### SET OF TASKS:
(1) The review of Left names what resulted in Edwards's life from his father's abandonment. List each of those results.
(2) Carry on the review of Left from the point where it stops.

PROVIDED PASSAGE: Begin

Fathers make impressions on their children for both good and ill. By our presence or our absence, whether emotionally close or distant, we shape our kids.
But we can be oblivious to our impact. If only a child could articulate in adult words what he or she feels as we interact, it might break through our dullness.
This is exactly what Jonathan C. Edwards has done in Left: The Struggle to Make Sense of Life When a Parent Leaves.
Edwards—director of curriculum for Docent Research Group—takes us on his journey from childhood to manhood as he reacts to his father’s abandonment and the resulting holes, messiness, and disorder in his life.
Edwards employs metaphor to great effect by describing days as shovels. Dates like his dad’s birthday or his wedding anniversary are shovels that unearth the past: “Certain days dig up all kinds of things.” To understand this painful excavation project, we must reach back to July 1993, when Edwards was 7. We’re sitting in Edwards’s living room with his brother and sister as they hear the haunting words that Mom and Dad are splitting up “for our good and for our well-being” and “just for a season.”

PROVIDED PASSAGE: End
STORED DATA: Begin

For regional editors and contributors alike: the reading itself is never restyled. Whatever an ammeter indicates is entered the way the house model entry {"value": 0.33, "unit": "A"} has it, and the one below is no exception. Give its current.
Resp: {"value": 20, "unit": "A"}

STORED DATA: End

### EXPECTED RESULTS:
(1) holes, messiness, disorder

(2)
But the emptiness isn’t good, and it’s certainly not for a season. Christmas at Dad’s apartment is nothing like Christmas at home. Emptiness gives way to shame when Edwards has to wear used girls’ softball cleats on a boys’ baseball team. Raw poverty and embarrassment are given a voice.
In contrast with his father, we feel the unabashed encouragement of his heroic mother as she cheers at a cross-country meet. “She sounded like a hound dog. Her voice booming through the woods,” Edwards recalls. “I didn’t have a clue where she was but I could hear her.” In painful contrast to her attitude, though, were the words of his dad. He always had a correction for perfection never reached, words that slashed and cut.
When Edwards is a college freshman, we sit with him through the meeting with his dad’s new fiancée, whose engagement ring proclaims the stinging truth—Dad has moved on to something new, something different. As the pent-up emotion of years overflows, his soon-to-be stepmother serves him a rebuke: “Jonathan, you don’t need your father. You’re an adult.”
The fallout leads us to the last chapter of Edwards’s journey, “Filled.” We listen in as he prays and is counseled through the pain, and begins filling in the holes with the hope of Christ. Though not reconciled to his father, Edwards reconciled to his heavenly Father.
Those expecting a didactic resource on how to overcome abandonment will be disappointed. Rather than a Pauline epistle, Left is more like a Davidic psalm in which Edwards’s emotions engage our minds and hearts. Rather than teaching mere principles, his suffering imparts spiritual lessons. Like King David, Edwards opens his heart as he journeys from hurting to healing, from abandoned to embraced.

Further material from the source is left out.